Le Huec J C, Moinard M, Liquois F, Zipoli B, Chauveaux D, Le Rebeller A

机构信息

Bordeaux Hospital, France.

出版信息

J Bone Joint Surg Br. 1996 Sep;78(5):767-70.

PMID:8836067
Abstract

We report ten cases of rupture of the distal part of the tendon of biceps brachii in patients aged from 27 to 58 years. MRI allowed assessment of the degree of retraction of the tendon which was related to the integrity of the bicipital expansion.

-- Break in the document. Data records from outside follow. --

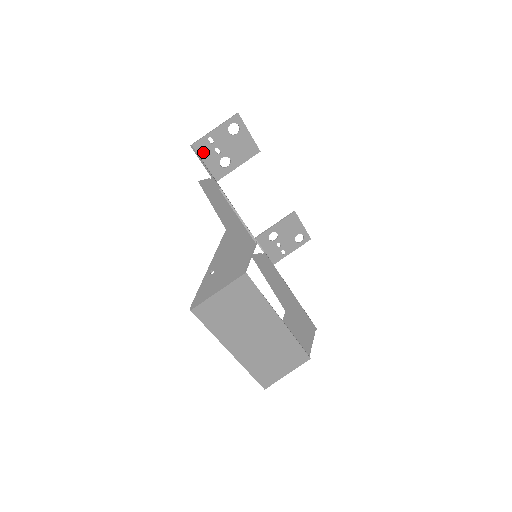
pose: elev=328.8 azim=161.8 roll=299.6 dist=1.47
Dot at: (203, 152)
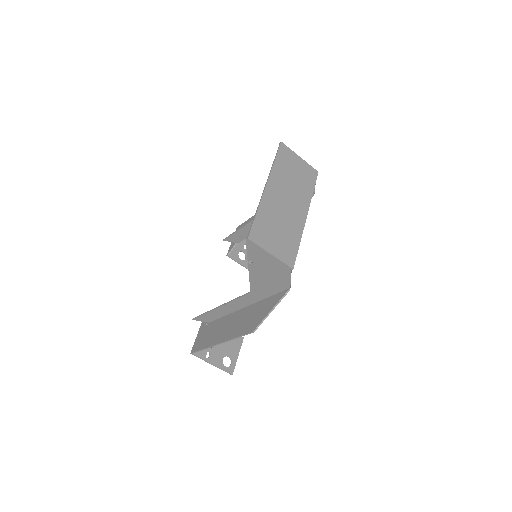
Dot at: occluded
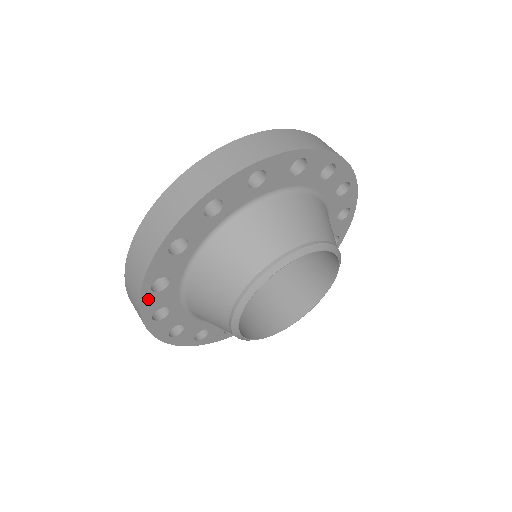
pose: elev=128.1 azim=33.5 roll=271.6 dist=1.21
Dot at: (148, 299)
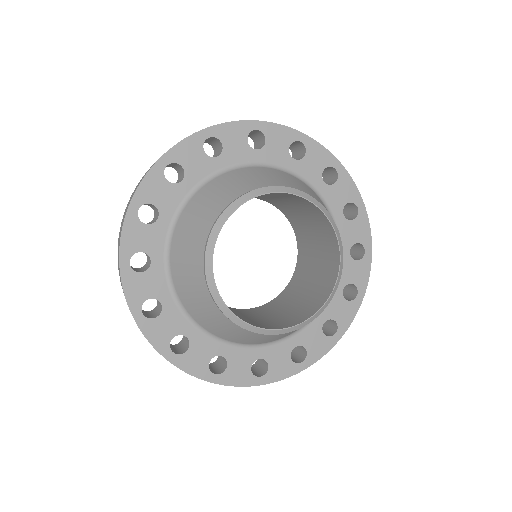
Dot at: (193, 144)
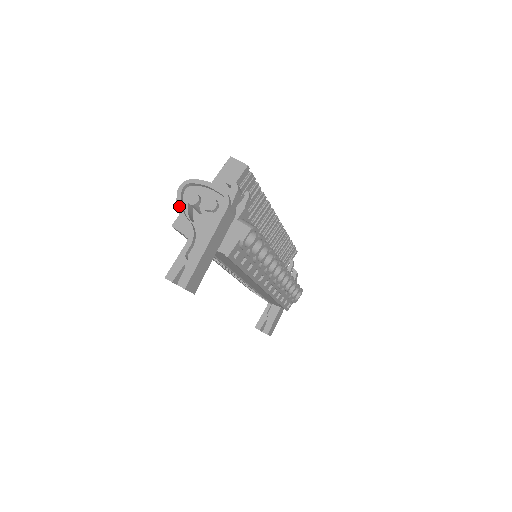
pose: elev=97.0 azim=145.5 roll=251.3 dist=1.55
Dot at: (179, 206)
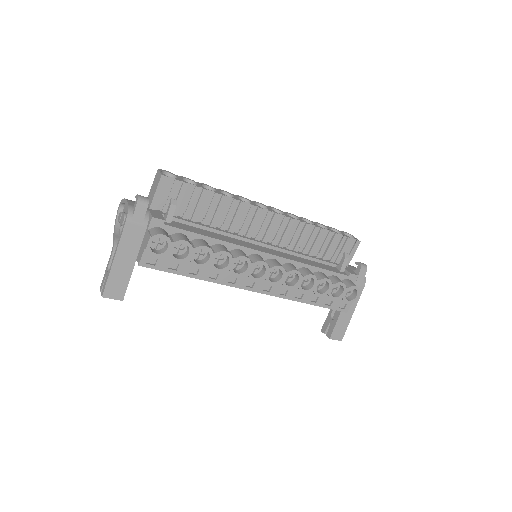
Dot at: (115, 225)
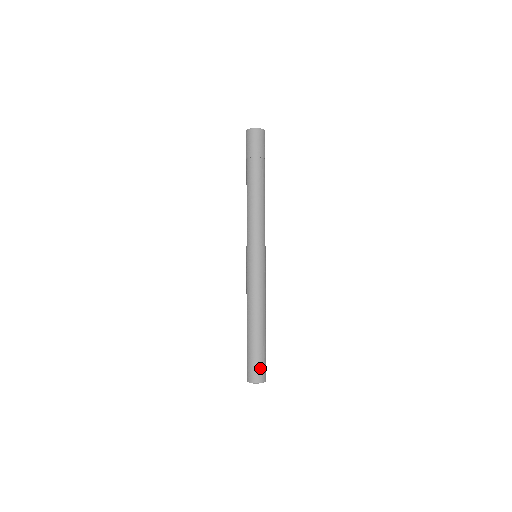
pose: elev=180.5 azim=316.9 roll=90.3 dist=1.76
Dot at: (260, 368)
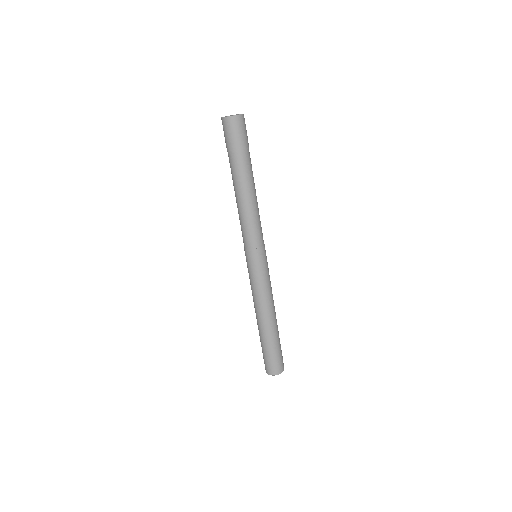
Dot at: (268, 363)
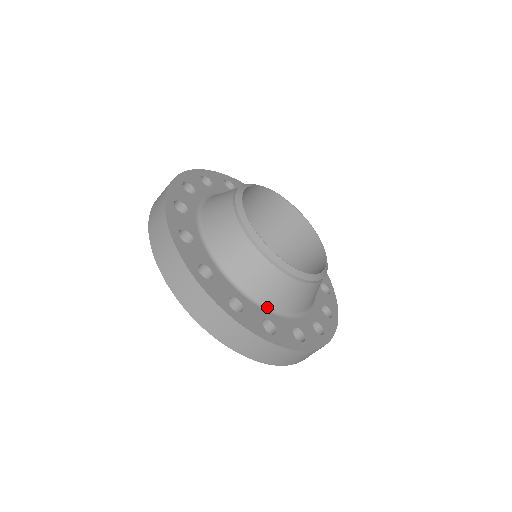
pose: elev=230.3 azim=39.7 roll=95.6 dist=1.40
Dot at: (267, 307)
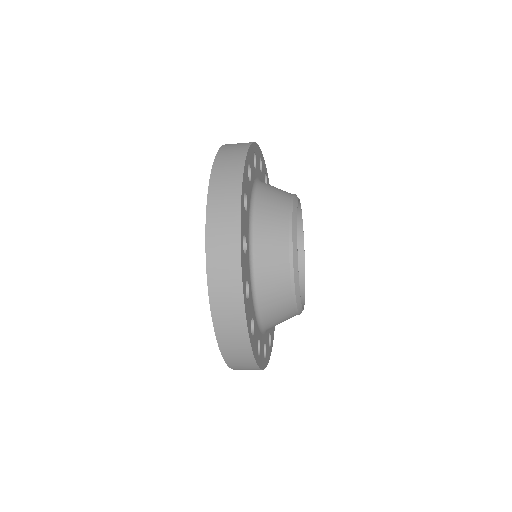
Dot at: occluded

When the retraction exceeded 8 cm the expansion was always ruptured. When there was doubt, or in longstanding injury, MRI allowed the lesions to be defined. Surgical repair was by reinsertion on the radial tuberosity at one or two fixation points in eight patients and reinsertion on the anterior brachial muscle in one. The other patient refused surgery. The MRI findings were confirmed at operation. Use of fixation points allowed minimal intervention, thereby reducing the risk of damaging the radial nerve. One year after operation, dynamometric evaluation of the strength of flexion and supination confirmed that the best results were obtained by reinsertion to the radial tuberosity.

摘要

我们报告了10例肱二头肌肌腱远端断裂的病例,患者年龄在27至58岁之间。磁共振成像(MRI)能够评估肌腱回缩的程度,这与肱二头肌扩张部的完整性相关。当回缩超过8厘米时,扩张部总是会断裂。当存在疑问或损伤时间较长时,MRI能够明确病变情况。8例患者通过在桡骨粗隆处的一个或两个固定点重新附着进行手术修复,1例患者在前臂肌肉上重新附着。另1例患者拒绝手术。术中证实了MRI的检查结果。使用固定点可使干预最小化,从而降低损伤桡神经的风险。术后一年,对屈肌和旋后肌力量进行测力计评估,结果证实通过重新附着于桡骨粗隆获得的效果最佳。